May 16, 2011

Getting noticed: an open letter to recruiters

There's been a lot (as in you can't open a website about the economy without seeing one) of articles written about how to get your resume noticed if you're a job seeker.  This isn't entirely surprising given the current state of the economy and the job market in particular.  We're in one of those cycles right now where all the power lies with the employers.  However, all things are cyclical.  That hasn't always been the case, and I'm certain the scales will even out again.  As for when....well that's up for speculation.

The thing is, even in the worst of times, a job search is still a two way street.  This is something that can be difficult to remember.  At my last full time position my employer was often quick to mention how lucky we were to all have jobs.  Most of his audience would lap this up as fact and then go back to redouble their efforts.  As for myself, I personally was always a little insulted by this attitude.  Was this the corporate version of a homeless shelter or a soup kitchen, handing out paychecks out a sense of charity?  Of course not.  We all worked hard to add value to the bottom line.  Anyone who has a good job should feel lucky to have it.  Likewise, any company that has been able to find and retain good labor should likewise feel lucky for the same.  This sense of mutual respect is often forgotten during times such as this.

Similarly, this mutual respect should extend to the job search itself.  Obviously if my resume is sloppy, my phone skills are poor, or I'm unprofessional in person then I should expect to meet with failure.  Conversely, though, if you as a recruiter have made it painfully obvious to me that you haven't given my information even a cursory scan, then do not expect me to jump through hoops for you.  I understand that you're busy and that you probably have 1000 resumes to look at for every position.  However, don't think I'm fooled for even a second when I get a form email proclaiming that after much intense scrutiny of my resume I would be perfect for your Java developer position, just because your keyword engine picked up the word Java somewhere in my information.  Even a momentary scan of my resume by a pair of eyeballs would pick up on the fact that I am not even remotely close to what you (and I) are looking for.  All you've done is secure yourself a place in my trash bin.
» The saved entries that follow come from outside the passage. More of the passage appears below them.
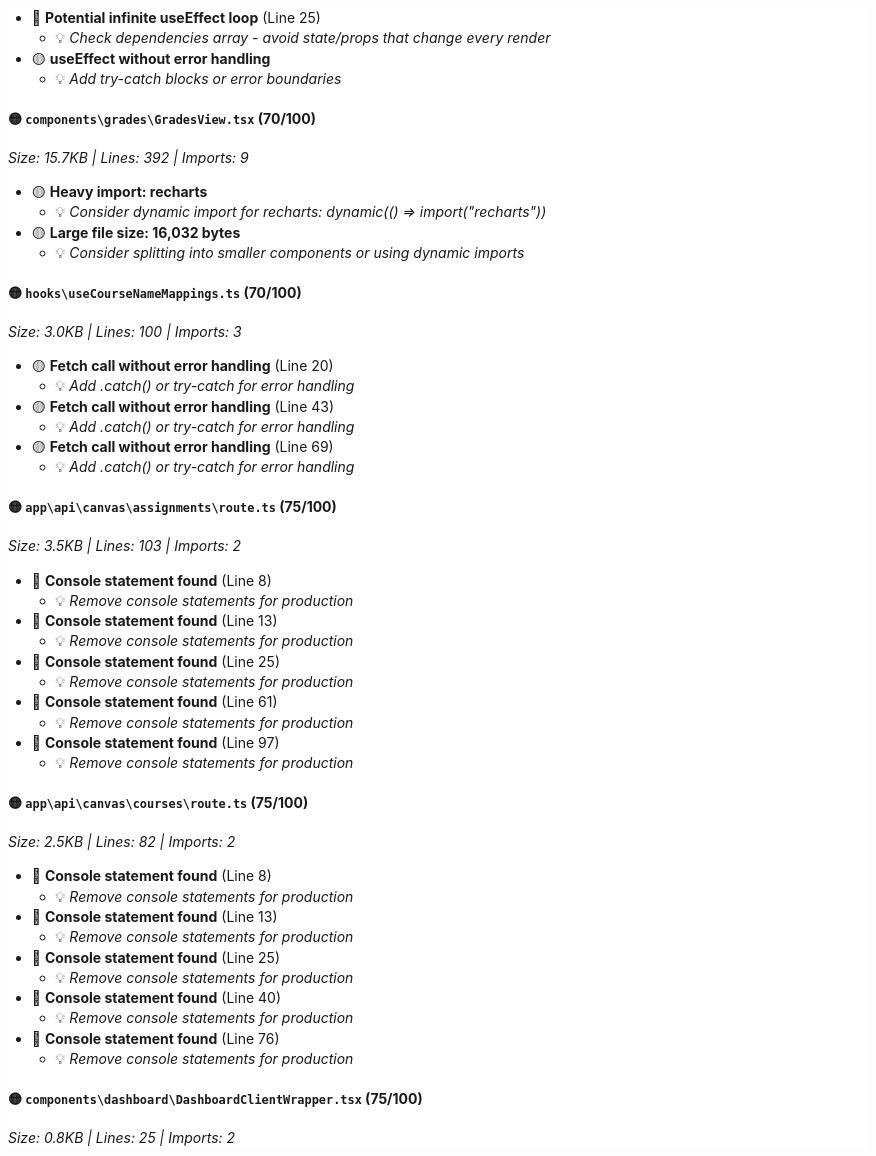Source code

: - 🔴 **Potential infinite useEffect loop** (Line 25)
  - 💡 *Check dependencies array - avoid state/props that change every render*
- 🟡 **useEffect without error handling**
  - 💡 *Add try-catch blocks or error boundaries*

#### 🟡 `components\grades\GradesView.tsx` (70/100)
*Size: 15.7KB | Lines: 392 | Imports: 9*

- 🟡 **Heavy import: recharts**
  - 💡 *Consider dynamic import for recharts: dynamic(() => import("recharts"))*
- 🟡 **Large file size: 16,032 bytes**
  - 💡 *Consider splitting into smaller components or using dynamic imports*

#### 🟡 `hooks\useCourseNameMappings.ts` (70/100)
*Size: 3.0KB | Lines: 100 | Imports: 3*

- 🟡 **Fetch call without error handling** (Line 20)
  - 💡 *Add .catch() or try-catch for error handling*
- 🟡 **Fetch call without error handling** (Line 43)
  - 💡 *Add .catch() or try-catch for error handling*
- 🟡 **Fetch call without error handling** (Line 69)
  - 💡 *Add .catch() or try-catch for error handling*

#### 🟡 `app\api\canvas\assignments\route.ts` (75/100)
*Size: 3.5KB | Lines: 103 | Imports: 2*

- 🔵 **Console statement found** (Line 8)
  - 💡 *Remove console statements for production*
- 🔵 **Console statement found** (Line 13)
  - 💡 *Remove console statements for production*
- 🔵 **Console statement found** (Line 25)
  - 💡 *Remove console statements for production*
- 🔵 **Console statement found** (Line 61)
  - 💡 *Remove console statements for production*
- 🔵 **Console statement found** (Line 97)
  - 💡 *Remove console statements for production*

#### 🟡 `app\api\canvas\courses\route.ts` (75/100)
*Size: 2.5KB | Lines: 82 | Imports: 2*

- 🔵 **Console statement found** (Line 8)
  - 💡 *Remove console statements for production*
- 🔵 **Console statement found** (Line 13)
  - 💡 *Remove console statements for production*
- 🔵 **Console statement found** (Line 25)
  - 💡 *Remove console statements for production*
- 🔵 **Console statement found** (Line 40)
  - 💡 *Remove console statements for production*
- 🔵 **Console statement found** (Line 76)
  - 💡 *Remove console statements for production*

#### 🟡 `components\dashboard\DashboardClientWrapper.tsx` (75/100)
*Size: 0.8KB | Lines: 25 | Imports: 2*
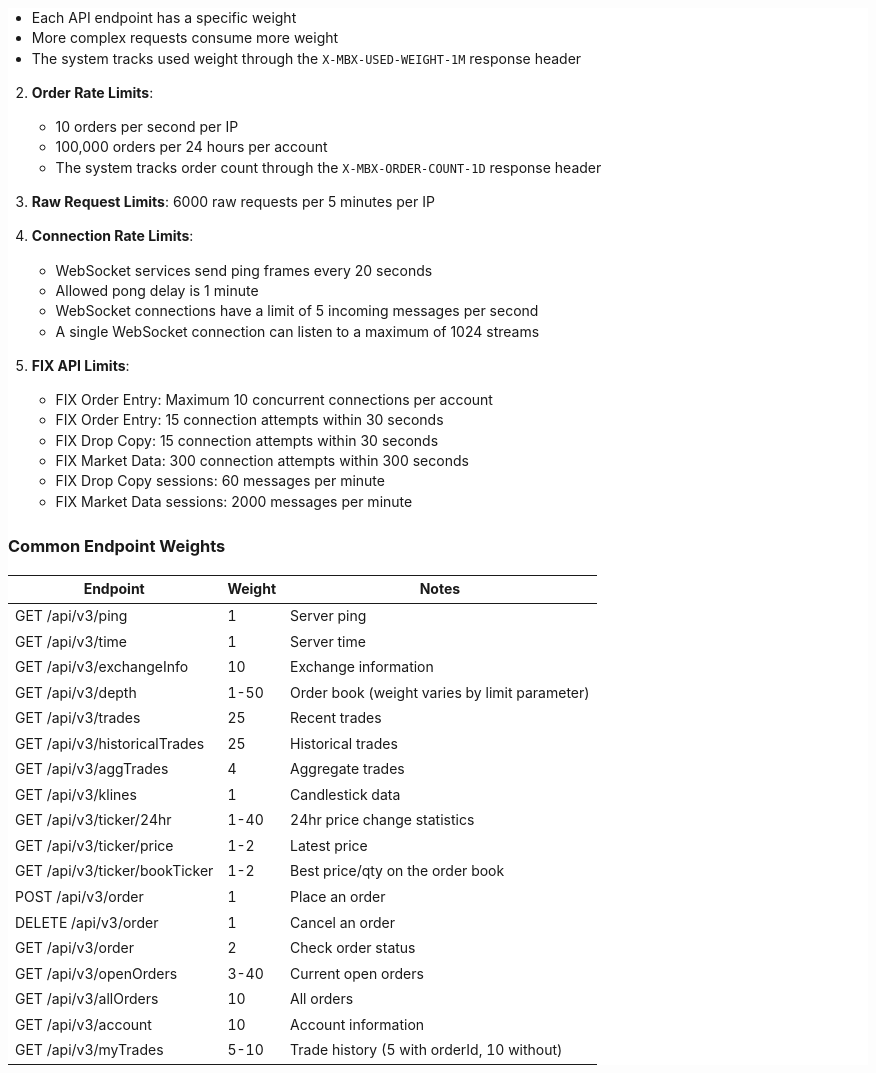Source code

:    - Each API endpoint has a specific weight
   - More complex requests consume more weight
   - The system tracks used weight through the `X-MBX-USED-WEIGHT-1M` response header

2. **Order Rate Limits**:

   - 10 orders per second per IP
   - 100,000 orders per 24 hours per account
   - The system tracks order count through the `X-MBX-ORDER-COUNT-1D` response header

3. **Raw Request Limits**: 6000 raw requests per 5 minutes per IP

4. **Connection Rate Limits**:

   - WebSocket services send ping frames every 20 seconds
   - Allowed pong delay is 1 minute
   - WebSocket connections have a limit of 5 incoming messages per second
   - A single WebSocket connection can listen to a maximum of 1024 streams

5. **FIX API Limits**:
   - FIX Order Entry: Maximum 10 concurrent connections per account
   - FIX Order Entry: 15 connection attempts within 30 seconds
   - FIX Drop Copy: 15 connection attempts within 30 seconds
   - FIX Market Data: 300 connection attempts within 300 seconds
   - FIX Drop Copy sessions: 60 messages per minute
   - FIX Market Data sessions: 2000 messages per minute

### Common Endpoint Weights

| Endpoint                      | Weight | Notes                                         |
| ----------------------------- | ------ | --------------------------------------------- |
| GET /api/v3/ping              | 1      | Server ping                                   |
| GET /api/v3/time              | 1      | Server time                                   |
| GET /api/v3/exchangeInfo      | 10     | Exchange information                          |
| GET /api/v3/depth             | 1-50   | Order book (weight varies by limit parameter) |
| GET /api/v3/trades            | 25     | Recent trades                                 |
| GET /api/v3/historicalTrades  | 25     | Historical trades                             |
| GET /api/v3/aggTrades         | 4      | Aggregate trades                              |
| GET /api/v3/klines            | 1      | Candlestick data                              |
| GET /api/v3/ticker/24hr       | 1-40   | 24hr price change statistics                  |
| GET /api/v3/ticker/price      | 1-2    | Latest price                                  |
| GET /api/v3/ticker/bookTicker | 1-2    | Best price/qty on the order book              |
| POST /api/v3/order            | 1      | Place an order                                |
| DELETE /api/v3/order          | 1      | Cancel an order                               |
| GET /api/v3/order             | 2      | Check order status                            |
| GET /api/v3/openOrders        | 3-40   | Current open orders                           |
| GET /api/v3/allOrders         | 10     | All orders                                    |
| GET /api/v3/account           | 10     | Account information                           |
| GET /api/v3/myTrades          | 5-10   | Trade history (5 with orderId, 10 without)    |
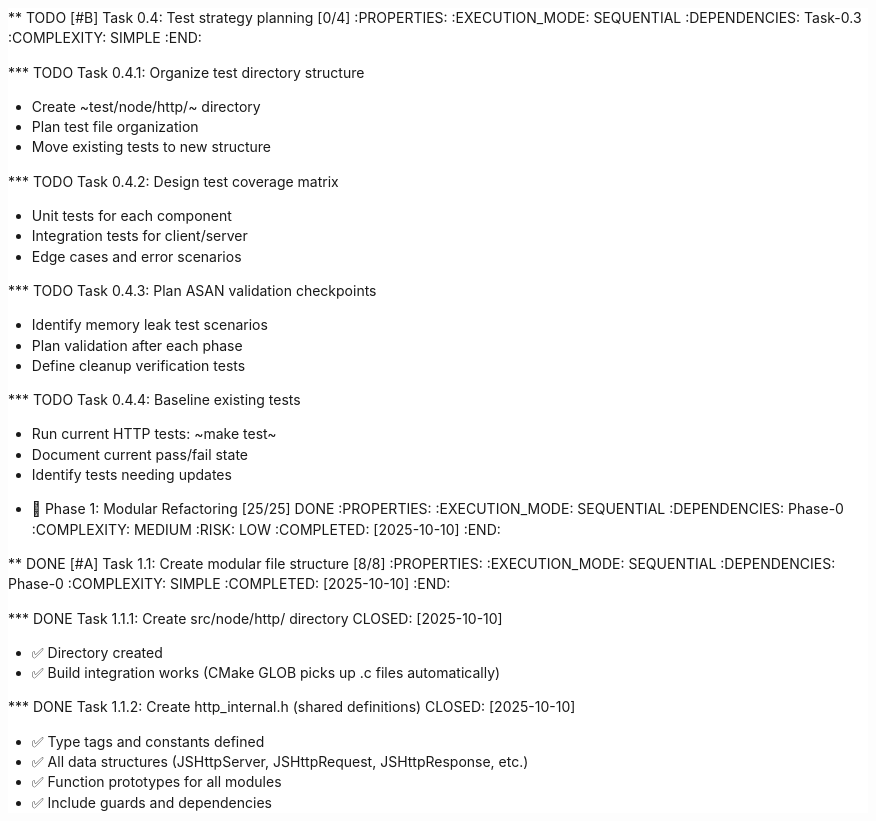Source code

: ** TODO [#B] Task 0.4: Test strategy planning [0/4]
:PROPERTIES:
:EXECUTION_MODE: SEQUENTIAL
:DEPENDENCIES: Task-0.3
:COMPLEXITY: SIMPLE
:END:

*** TODO Task 0.4.1: Organize test directory structure
- Create ~test/node/http/~ directory
- Plan test file organization
- Move existing tests to new structure

*** TODO Task 0.4.2: Design test coverage matrix
- Unit tests for each component
- Integration tests for client/server
- Edge cases and error scenarios

*** TODO Task 0.4.3: Plan ASAN validation checkpoints
- Identify memory leak test scenarios
- Plan validation after each phase
- Define cleanup verification tests

*** TODO Task 0.4.4: Baseline existing tests
- Run current HTTP tests: ~make test~
- Document current pass/fail state
- Identify tests needing updates

* 🔨 Phase 1: Modular Refactoring [25/25] DONE
:PROPERTIES:
:EXECUTION_MODE: SEQUENTIAL
:DEPENDENCIES: Phase-0
:COMPLEXITY: MEDIUM
:RISK: LOW
:COMPLETED: [2025-10-10]
:END:

** DONE [#A] Task 1.1: Create modular file structure [8/8]
:PROPERTIES:
:EXECUTION_MODE: SEQUENTIAL
:DEPENDENCIES: Phase-0
:COMPLEXITY: SIMPLE
:COMPLETED: [2025-10-10]
:END:

*** DONE Task 1.1.1: Create src/node/http/ directory
CLOSED: [2025-10-10]
- ✅ Directory created
- ✅ Build integration works (CMake GLOB picks up .c files automatically)

*** DONE Task 1.1.2: Create http_internal.h (shared definitions)
CLOSED: [2025-10-10]
- ✅ Type tags and constants defined
- ✅ All data structures (JSHttpServer, JSHttpRequest, JSHttpResponse, etc.)
- ✅ Function prototypes for all modules
- ✅ Include guards and dependencies
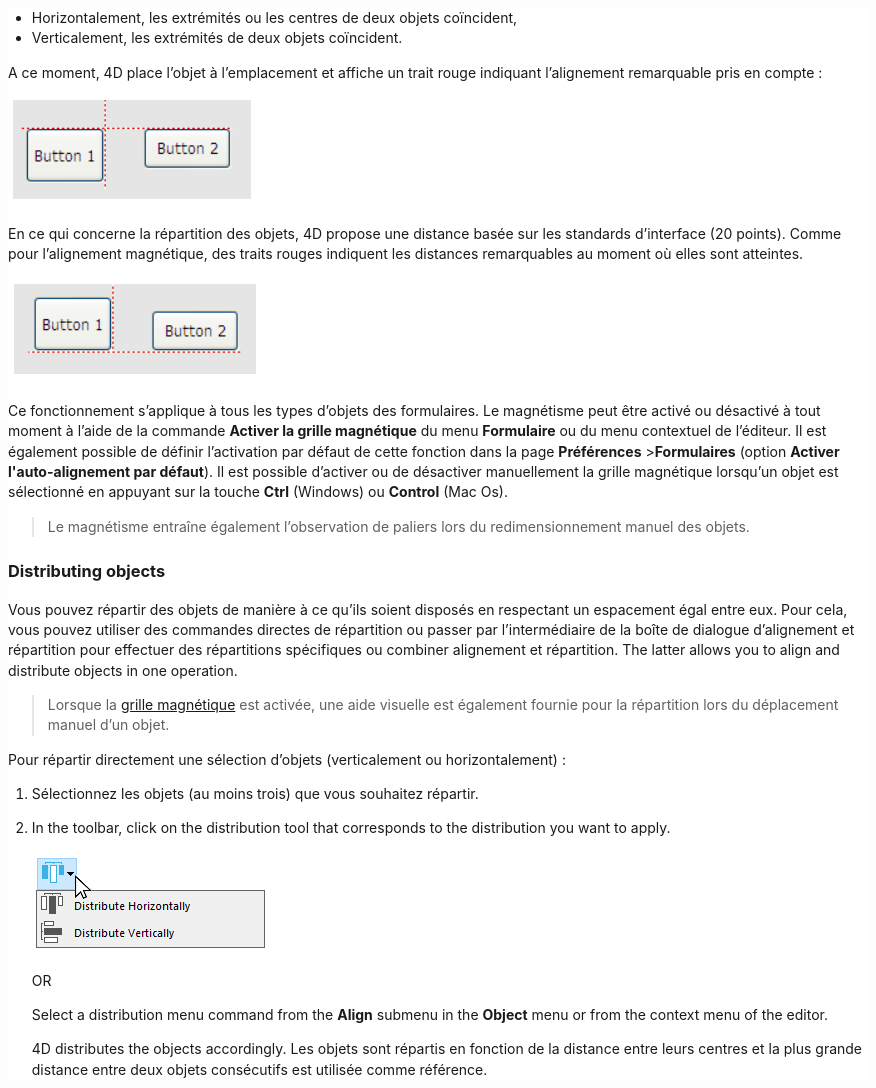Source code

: - Horizontalement, les extrémités ou les centres de deux objets coïncident,
- Verticalement, les extrémités de deux objets coïncident.

A ce moment, 4D place l’objet à l’emplacement et affiche un trait rouge indiquant l’alignement remarquable pris en compte :

![](../assets/en/FormEditor/magneticGrid1.png)

En ce qui concerne la répartition des objets, 4D propose une distance basée sur les standards d’interface (20 points). Comme pour l’alignement magnétique, des traits rouges indiquent les distances remarquables au moment où elles sont atteintes.

![](../assets/en/FormEditor/magneticGrid2.png)

Ce fonctionnement s’applique à tous les types d’objets des formulaires. Le magnétisme peut être activé ou désactivé à tout moment à l’aide de la commande **Activer la grille magnétique** du menu **Formulaire** ou du menu contextuel de l’éditeur. Il est également possible de définir l’activation par défaut de cette fonction dans la page **Préférences** >**Formulaires** (option **Activer l'auto-alignement par défaut**). Il est possible d’activer ou de désactiver manuellement la grille magnétique lorsqu’un objet est sélectionné en appuyant sur la touche **Ctrl** (Windows) ou **Control** (Mac Os).

> Le magnétisme entraîne également l’observation de paliers lors du redimensionnement manuel des objets.

### Distributing objects

Vous pouvez répartir des objets de manière à ce qu’ils soient disposés en respectant un espacement égal entre eux. Pour cela, vous pouvez utiliser des commandes directes de répartition ou passer par l’intermédiaire de la boîte de dialogue d’alignement et répartition pour effectuer des répartitions spécifiques ou combiner alignement et répartition. The latter allows you to align and distribute objects in one operation.

> Lorsque la [grille magnétique](#using-the-magnetic-grid) est activée, une aide visuelle est également fournie pour la répartition lors du déplacement manuel d’un objet.

Pour répartir directement une sélection d’objets (verticalement ou horizontalement) :

1. Sélectionnez les objets (au moins trois) que vous souhaitez répartir.

2. In the toolbar, click on the distribution tool that corresponds to the distribution you want to apply.<p>![](../assets/en/FormEditor/distributionTool.png)</p> OR<p>Select a distribution menu command from the **Align** submenu in the **Object** menu or from the context menu of the editor.</p>4D distributes the objects accordingly. Les objets sont répartis en fonction de la distance entre leurs centres et la plus grande distance entre deux objets consécutifs est utilisée comme référence.
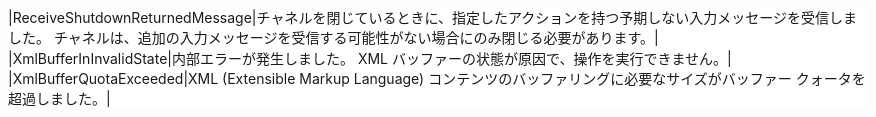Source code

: |ReceiveShutdownReturnedMessage|チャネルを閉じているときに、指定したアクションを持つ予期しない入力メッセージを受信しました。 チャネルは、追加の入力メッセージを受信する可能性がない場合にのみ閉じる必要があります。|  
|XmlBufferInInvalidState|内部エラーが発生しました。 XML バッファーの状態が原因で、操作を実行できません。|  
|XmlBufferQuotaExceeded|XML (Extensible Markup Language) コンテンツのバッファリングに必要なサイズがバッファー クォータを超過しました。|
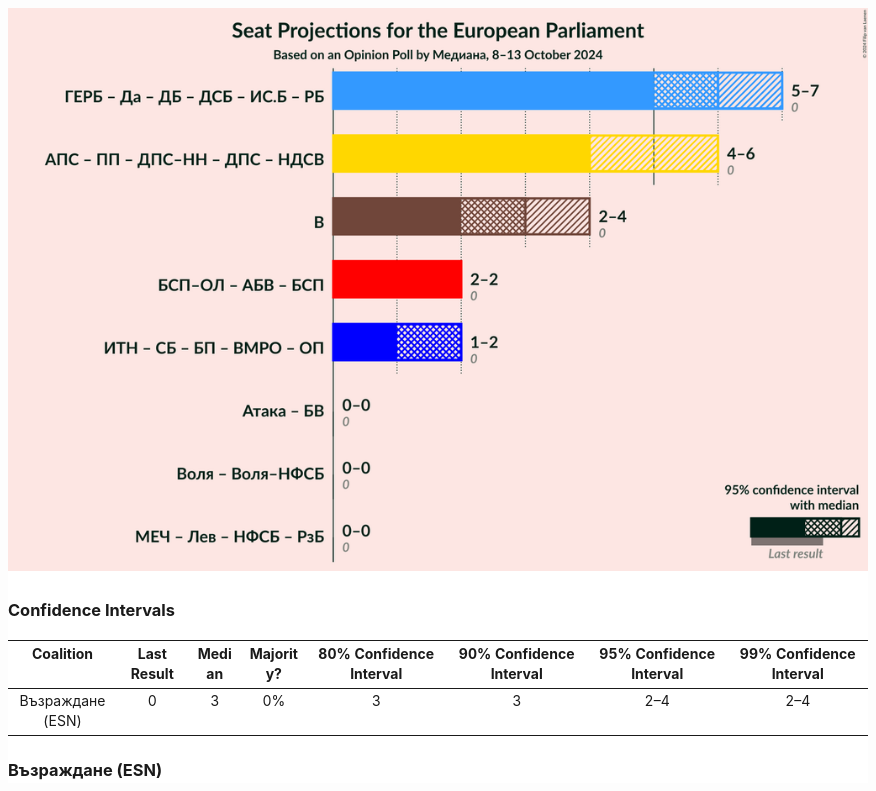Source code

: ![Graph with coalitions seats not yet produced](2024-10-13-Медиана-coalitions-seats.png "Coalitions Seats")

### Confidence Intervals

| Coalition | Last Result | Median | Majority? | 80% Confidence Interval | 90% Confidence Interval | 95% Confidence Interval | 99% Confidence Interval |
|:---------:|:-----------:|:------:|:---------:|:-----------------------:|:-----------------------:|:-----------------------:|:-----------------------:|
| Възраждане (ESN) | 0 | 3 | 0% | 3 | 3 | 2–4 | 2–4 |

### Възраждане (ESN)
The recruiters I like dealing with, will keep on record, and will thus help network with are the ones that come across human beings and likewise make me feel as if I am being treated as such.  The ones who come across as slick salesmen are either ignored or quickly forgotten.  Here's a hint, if you come across as someone I wouldn't let sell me a hard drive at Best Buy, then I am most certainly not going to be comfortable having you be my broker to help secure for me what will be a major piece of my life. The job search door swings both ways.  If you can't hold open the door for me just a little, then don't expect me to do likewise.